When it happens to you or someone you care about, it becomes a completely different story. I got a phone call from an old frenemy, a very conservative colleague from my Nashville days, who I sparred with on every social, cultural, and political issue raised during the Clinton/W. Bush years. We could argue and debate anything and everything and still laugh and work together amiably. We were a yin/yang combination, as different in outlook and worldview as any two people could be. He voted for Trump. I did not. When I answered the phone, I couldn’t recognize his voice, he was sobbing so hard. All I could make out was, “I thought it was all a hoax.”
I said, “Roger? (not his real name) Is that you?” He sniffed, gained some composure, and then wailed, “Jenny, (his wife, not her real name either) is dead; she died this morning. She died of COVID. She got sick last weekend. I begged and begged for a vaccine for her, but they said it was too late.

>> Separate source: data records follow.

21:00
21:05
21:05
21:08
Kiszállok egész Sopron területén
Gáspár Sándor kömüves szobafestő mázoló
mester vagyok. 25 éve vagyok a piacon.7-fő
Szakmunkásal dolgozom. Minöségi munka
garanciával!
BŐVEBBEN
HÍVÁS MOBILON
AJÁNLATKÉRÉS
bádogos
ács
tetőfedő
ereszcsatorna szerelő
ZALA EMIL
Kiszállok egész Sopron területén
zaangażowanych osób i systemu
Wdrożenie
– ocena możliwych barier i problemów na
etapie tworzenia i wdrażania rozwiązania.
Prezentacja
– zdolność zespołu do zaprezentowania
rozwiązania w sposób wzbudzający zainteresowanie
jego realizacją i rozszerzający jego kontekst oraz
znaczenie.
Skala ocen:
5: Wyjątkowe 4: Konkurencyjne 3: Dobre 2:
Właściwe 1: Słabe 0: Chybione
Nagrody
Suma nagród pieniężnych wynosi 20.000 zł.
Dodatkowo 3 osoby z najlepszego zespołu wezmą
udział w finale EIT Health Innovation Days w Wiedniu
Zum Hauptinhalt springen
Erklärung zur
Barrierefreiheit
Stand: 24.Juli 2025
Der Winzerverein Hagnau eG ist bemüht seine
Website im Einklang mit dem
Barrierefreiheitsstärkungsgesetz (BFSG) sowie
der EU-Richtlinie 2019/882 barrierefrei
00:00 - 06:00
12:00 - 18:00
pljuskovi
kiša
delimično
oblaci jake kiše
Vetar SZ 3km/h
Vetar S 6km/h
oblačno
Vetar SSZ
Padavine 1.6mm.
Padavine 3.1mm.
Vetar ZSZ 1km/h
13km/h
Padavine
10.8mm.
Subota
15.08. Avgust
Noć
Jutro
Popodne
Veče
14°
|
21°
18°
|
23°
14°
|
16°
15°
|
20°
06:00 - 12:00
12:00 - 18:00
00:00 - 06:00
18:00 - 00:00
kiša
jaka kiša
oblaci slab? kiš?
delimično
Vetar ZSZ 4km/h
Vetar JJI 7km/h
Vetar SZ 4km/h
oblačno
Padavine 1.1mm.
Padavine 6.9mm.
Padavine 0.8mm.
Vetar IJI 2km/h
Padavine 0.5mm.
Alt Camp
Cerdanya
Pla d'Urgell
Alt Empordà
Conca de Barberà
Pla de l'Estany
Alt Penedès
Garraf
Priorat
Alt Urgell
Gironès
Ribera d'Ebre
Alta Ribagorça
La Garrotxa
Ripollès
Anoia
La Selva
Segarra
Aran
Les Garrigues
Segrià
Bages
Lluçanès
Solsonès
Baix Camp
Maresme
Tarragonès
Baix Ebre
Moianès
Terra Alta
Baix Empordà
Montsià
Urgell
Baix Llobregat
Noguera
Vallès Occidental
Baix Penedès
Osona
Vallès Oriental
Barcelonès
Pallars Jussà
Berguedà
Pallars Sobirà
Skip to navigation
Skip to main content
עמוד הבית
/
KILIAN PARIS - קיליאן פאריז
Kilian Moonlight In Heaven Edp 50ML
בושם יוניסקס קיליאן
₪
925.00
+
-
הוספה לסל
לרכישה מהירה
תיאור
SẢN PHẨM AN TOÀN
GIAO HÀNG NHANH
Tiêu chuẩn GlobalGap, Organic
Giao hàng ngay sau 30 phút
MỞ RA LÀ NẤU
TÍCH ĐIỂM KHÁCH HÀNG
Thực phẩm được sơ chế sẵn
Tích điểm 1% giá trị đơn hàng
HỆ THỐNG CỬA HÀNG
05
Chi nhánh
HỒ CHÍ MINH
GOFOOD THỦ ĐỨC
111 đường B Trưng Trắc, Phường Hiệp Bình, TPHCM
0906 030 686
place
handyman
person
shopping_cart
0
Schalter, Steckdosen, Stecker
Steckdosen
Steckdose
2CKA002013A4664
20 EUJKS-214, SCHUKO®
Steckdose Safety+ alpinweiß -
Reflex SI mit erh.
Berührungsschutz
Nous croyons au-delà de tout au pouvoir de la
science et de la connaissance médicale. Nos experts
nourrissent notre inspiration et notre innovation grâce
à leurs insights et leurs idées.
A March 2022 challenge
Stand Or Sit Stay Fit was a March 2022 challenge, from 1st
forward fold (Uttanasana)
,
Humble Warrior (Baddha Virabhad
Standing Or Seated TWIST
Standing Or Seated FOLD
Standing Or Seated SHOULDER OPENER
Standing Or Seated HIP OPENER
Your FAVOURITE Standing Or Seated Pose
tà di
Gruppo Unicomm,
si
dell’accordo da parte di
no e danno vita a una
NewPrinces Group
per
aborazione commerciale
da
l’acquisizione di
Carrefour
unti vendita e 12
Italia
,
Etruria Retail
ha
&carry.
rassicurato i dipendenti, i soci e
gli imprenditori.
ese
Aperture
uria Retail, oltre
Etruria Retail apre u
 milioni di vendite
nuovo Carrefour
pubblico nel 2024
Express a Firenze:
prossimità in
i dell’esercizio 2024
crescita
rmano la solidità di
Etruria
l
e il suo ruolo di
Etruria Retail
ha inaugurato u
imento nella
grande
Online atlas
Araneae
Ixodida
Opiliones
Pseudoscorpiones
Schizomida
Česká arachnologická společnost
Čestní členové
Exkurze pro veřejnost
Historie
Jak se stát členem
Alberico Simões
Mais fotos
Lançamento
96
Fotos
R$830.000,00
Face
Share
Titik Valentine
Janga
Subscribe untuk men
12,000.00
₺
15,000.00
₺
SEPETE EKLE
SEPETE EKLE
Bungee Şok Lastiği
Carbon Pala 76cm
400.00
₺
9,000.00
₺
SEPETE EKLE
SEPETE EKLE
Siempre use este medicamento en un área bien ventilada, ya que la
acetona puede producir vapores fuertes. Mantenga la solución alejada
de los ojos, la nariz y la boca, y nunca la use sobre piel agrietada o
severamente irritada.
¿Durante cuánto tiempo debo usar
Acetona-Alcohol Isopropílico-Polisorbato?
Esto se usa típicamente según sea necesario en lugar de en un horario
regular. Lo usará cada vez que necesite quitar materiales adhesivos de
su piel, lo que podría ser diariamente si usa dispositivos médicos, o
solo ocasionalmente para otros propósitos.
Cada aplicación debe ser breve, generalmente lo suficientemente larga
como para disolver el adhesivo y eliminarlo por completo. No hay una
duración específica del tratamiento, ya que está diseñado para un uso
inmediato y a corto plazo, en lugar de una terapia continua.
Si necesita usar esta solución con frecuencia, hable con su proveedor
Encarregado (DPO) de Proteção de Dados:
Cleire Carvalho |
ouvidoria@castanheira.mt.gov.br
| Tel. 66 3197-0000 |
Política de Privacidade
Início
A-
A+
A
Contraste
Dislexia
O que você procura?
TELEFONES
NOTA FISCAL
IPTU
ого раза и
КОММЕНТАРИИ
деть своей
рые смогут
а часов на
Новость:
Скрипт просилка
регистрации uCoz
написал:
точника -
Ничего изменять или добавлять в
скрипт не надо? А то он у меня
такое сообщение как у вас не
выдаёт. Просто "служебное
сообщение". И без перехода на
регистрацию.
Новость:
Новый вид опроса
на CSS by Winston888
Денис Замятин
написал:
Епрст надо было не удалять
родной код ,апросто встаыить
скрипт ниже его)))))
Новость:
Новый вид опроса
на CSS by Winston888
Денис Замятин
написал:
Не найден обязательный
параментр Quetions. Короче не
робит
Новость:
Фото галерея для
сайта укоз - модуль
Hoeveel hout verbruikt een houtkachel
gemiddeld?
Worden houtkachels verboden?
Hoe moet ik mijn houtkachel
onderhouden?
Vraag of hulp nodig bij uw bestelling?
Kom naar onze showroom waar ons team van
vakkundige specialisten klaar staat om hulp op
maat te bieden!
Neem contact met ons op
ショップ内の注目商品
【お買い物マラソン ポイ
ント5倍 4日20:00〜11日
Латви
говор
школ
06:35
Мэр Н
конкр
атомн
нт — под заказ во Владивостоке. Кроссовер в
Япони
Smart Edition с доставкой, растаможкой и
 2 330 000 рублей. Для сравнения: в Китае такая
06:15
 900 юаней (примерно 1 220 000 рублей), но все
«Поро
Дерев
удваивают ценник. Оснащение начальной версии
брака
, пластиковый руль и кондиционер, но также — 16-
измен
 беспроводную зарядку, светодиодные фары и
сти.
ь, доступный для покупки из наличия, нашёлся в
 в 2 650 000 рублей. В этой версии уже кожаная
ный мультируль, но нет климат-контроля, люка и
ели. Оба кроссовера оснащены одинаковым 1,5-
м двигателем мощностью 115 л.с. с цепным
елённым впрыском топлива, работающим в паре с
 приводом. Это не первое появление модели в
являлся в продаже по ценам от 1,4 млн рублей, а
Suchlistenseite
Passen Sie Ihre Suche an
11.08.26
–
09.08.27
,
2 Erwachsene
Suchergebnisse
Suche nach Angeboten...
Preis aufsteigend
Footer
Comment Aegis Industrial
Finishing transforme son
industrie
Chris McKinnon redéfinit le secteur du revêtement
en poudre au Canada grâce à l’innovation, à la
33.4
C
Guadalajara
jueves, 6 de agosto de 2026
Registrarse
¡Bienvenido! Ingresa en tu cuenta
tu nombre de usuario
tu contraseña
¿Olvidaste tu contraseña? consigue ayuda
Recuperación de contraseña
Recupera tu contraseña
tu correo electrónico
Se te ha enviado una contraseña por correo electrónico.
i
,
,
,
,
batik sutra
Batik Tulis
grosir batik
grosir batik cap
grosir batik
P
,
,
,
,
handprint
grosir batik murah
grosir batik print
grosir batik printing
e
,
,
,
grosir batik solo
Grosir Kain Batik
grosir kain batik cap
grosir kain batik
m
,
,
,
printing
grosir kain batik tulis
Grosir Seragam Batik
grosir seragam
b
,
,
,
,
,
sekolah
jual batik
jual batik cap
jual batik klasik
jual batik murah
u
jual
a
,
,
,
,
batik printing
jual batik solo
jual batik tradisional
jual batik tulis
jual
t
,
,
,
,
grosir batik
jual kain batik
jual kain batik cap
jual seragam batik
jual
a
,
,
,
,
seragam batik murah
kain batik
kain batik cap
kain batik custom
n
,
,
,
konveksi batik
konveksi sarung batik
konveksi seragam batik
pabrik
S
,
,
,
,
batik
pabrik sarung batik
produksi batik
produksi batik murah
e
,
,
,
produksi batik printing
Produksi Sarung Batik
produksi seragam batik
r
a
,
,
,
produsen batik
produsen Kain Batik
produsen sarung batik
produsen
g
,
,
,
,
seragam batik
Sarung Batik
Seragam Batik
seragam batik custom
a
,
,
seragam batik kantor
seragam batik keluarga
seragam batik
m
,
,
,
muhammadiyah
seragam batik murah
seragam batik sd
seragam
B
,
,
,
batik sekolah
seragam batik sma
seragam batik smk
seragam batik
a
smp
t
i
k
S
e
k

I have it, too; I test positive. They are getting ready to put me in a room (in the hospital). Oh, she’s dead; I thought this was a stupid hoax all blown out of proportion. I thought the vaccines were just a set-up. I can’t believe this is really happening to me. My kids were all here last weekend; they’ve all been exposed. Why is this happening? I never saw this coming.”
I really like Roger, even respect his expertise and energy, but I have never understood Roger, or the many people like him. I sympathize deeply, but struggle to empathize. When he asks “why is this happening,” and states, “I never saw this coming,” my compassion flags and my mind produces very quick simple answers: it is happening because you failed to take simple precautions and there is absolutely no excuse for not seeing it coming after over a year-and-a-half global pandemic killed over 4 million people worldwide. Actions have consequences; so do inactions.
My heart breaks for Roger. Jenny was a sweet, kind, giving soul, who was faithful to her husband, her children, and her church. She will be missed, and I deeply regret that she was not vaccinated. The deaths that happened before the distribution of the vaccines were incredibly sad; deaths since the vaccines have been widely available are tragic because they are unnecessary and inexcusable. I found myself very conflicted; I called to be supportive, pastoral and caring, but everything I thought to say felt unkind. This certainly wasn’t an occasion to argue or try to convince, but simply to listen.
I asked Roger if it would be all right to write about this, not wanting him to feel blindsided or betrayed. Bursting into tears again he said, “Tell it, tell it to everybody, and tell them this isn’t politics. I think Trump was one of the greatest presidents we ever had, but he was wrong; everybody needs protection. Tell people not to be stupid or stubborn. This isn’t politics. This is life and death. I was positive I couldn’t get it and I knew if I got it I would survive it. I just didn’t realize how important the vaccine was. Two weeks ago I would have called you a gullible fool for worrying so much about something that wasn’t a big deal.”
Roger and I have debated a lot of things, disagreed about a lot of things, and even yelled at each other in the heat of anger, but we have always agreed on one thing: you have to live (or suffer or die) with the choices you make, and you can’t go blaming others for your own poor decisions. I just got word (this is inserted two days after I initially wrote this post on Wednesday, July 21) that Roger is intubated and not doing well at all. I am praying for Roger and everyone who is suffering the ravages of this horrendous virus. I am angry because the current losses and grief are so unnecessary. I am praying that common sense, self-preservation, compassionate care about the most vulnerable among us, and a common commitment to end this pandemic once and for all, prevail. Each time a friend, colleague, associate, or acquaintance dies from COVID-19, my heart breaks a little more. Jenny makes 38 people I’ve known personally who have died of COVID. By God’s grace, Roger won’t be #39, but if he is, let his passing mean something by inspiring others who are reluctant or resistant to get vaccinated.
(I received word on Wednesday, July 28 at 3:07 p.m. – Roger died of COVID-19, Delta)
Dan, I’m so sorry that you’ve lost this long-time friend and sparring buddy. Your story mirrors that of so many of us. I’m heart-sick along with you. God help us to know how to minister to these dear souls who have decided that they are invulnerable, and the only ones who know the Truth of the matter. Bless you for sharing the pain of your loss with us. Prayers coming your way.